THE CULTURAL SETTING FOR THIS STORY

It was probably in this period that women enjoyed greatest  freedom and prestige. The stories in Genesis and Exodus show them as independent and strong, smart and tough. They display leadership and initiative. They almost always get their way when they want something. Tamar is a case in point: she knows her rights, and she pursues them decisively.

This was probably because women were necessary for the survival of the tribe, and they knew it. They did a wide range of tasks, without which the clan or family simply could not have managed. They moved freely in society, and were not confined within the home. The Bible stories show that they spoke and acted confidently.

Their contribution to the culture of the time was significant. The stories as we have them in the Bible were edited much later by male priests, but there are hints that women had a thriving cultural tradition of their own. Many of their stories dealt with families, children, food supplies, security/safety and home-places. All were matters that related to women’s spheres of influence, and some scholars suggest that many of the stories of Genesis were originally women’s stories, preserved by women in the clan.

As well, women played an active role in religious matters. The concept of monotheism was just beginning to develop, but many women  probably worshipped a fertility goddess, the Great Mother, source of plant, animal and human life. Ancient Near Eastern religions certainly had fertility of the soil and animal life as one of their main focuses, with priestesses who served the forces of Nature (the power of river and rain water, abundance of crops and animals, etc.)  

The stone stele on which the laws of Hammurabi were recorded

 The laws of Hammurabi, a famous law-maker and king of Babylonia, provide insights into the lives of women in this period.
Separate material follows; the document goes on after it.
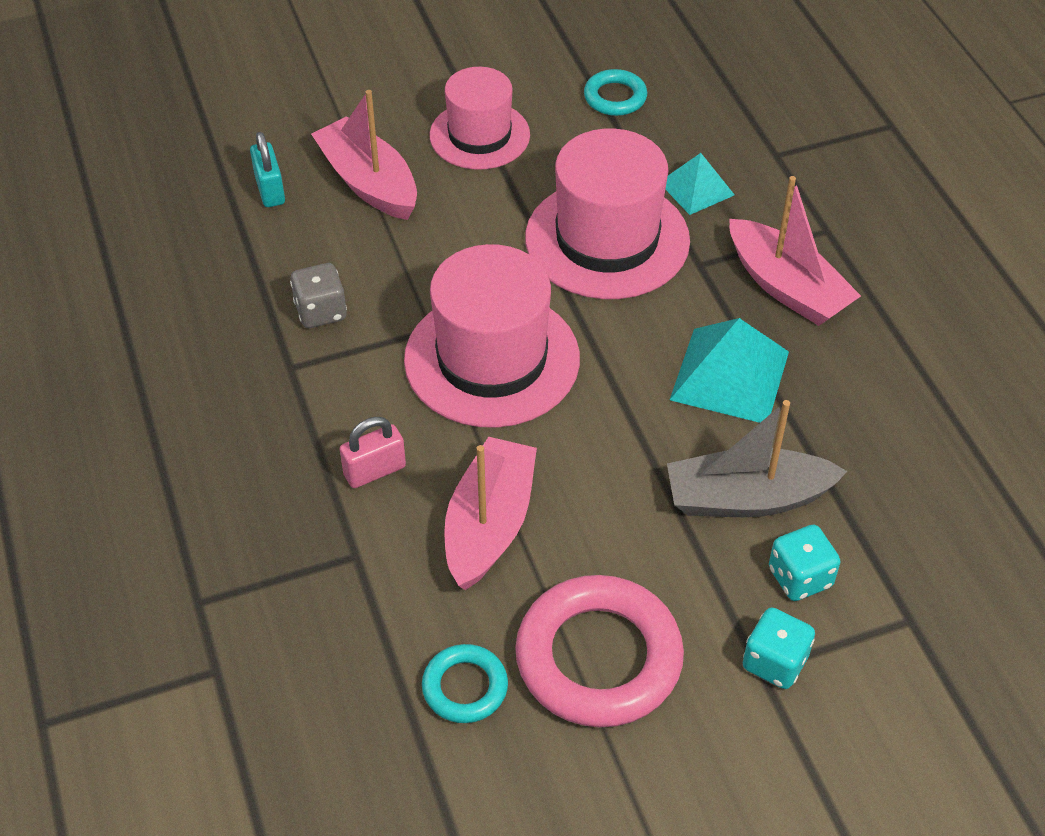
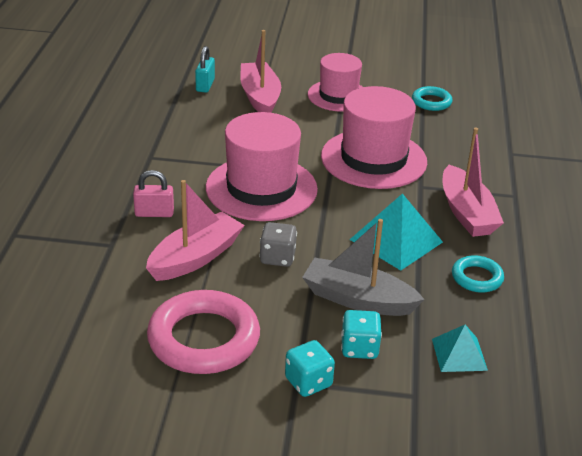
camera: 25 degrees right, 15 degrees down
grey dice [290,263,347,328] -> grey dice moved to [259,222,297,267]
turquoise ring [422,644,508,723] -> turquoise ring moved to [452,255,504,293]
turquoise pyramid [665,153,734,215] -> turquoise pyramid moved to [432,325,488,372]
There were laws to

  • protect the rights of women in marriage
  • protect women against rape
  • define the punishment for adultery
  • define the just treatment of women who were slaves
  • regulate the behaviour of sacred women who served in the temples
  • lay down conditions for divorce, etc.

Another source of information about women and their lives was provided by love poems and lullabies of this period.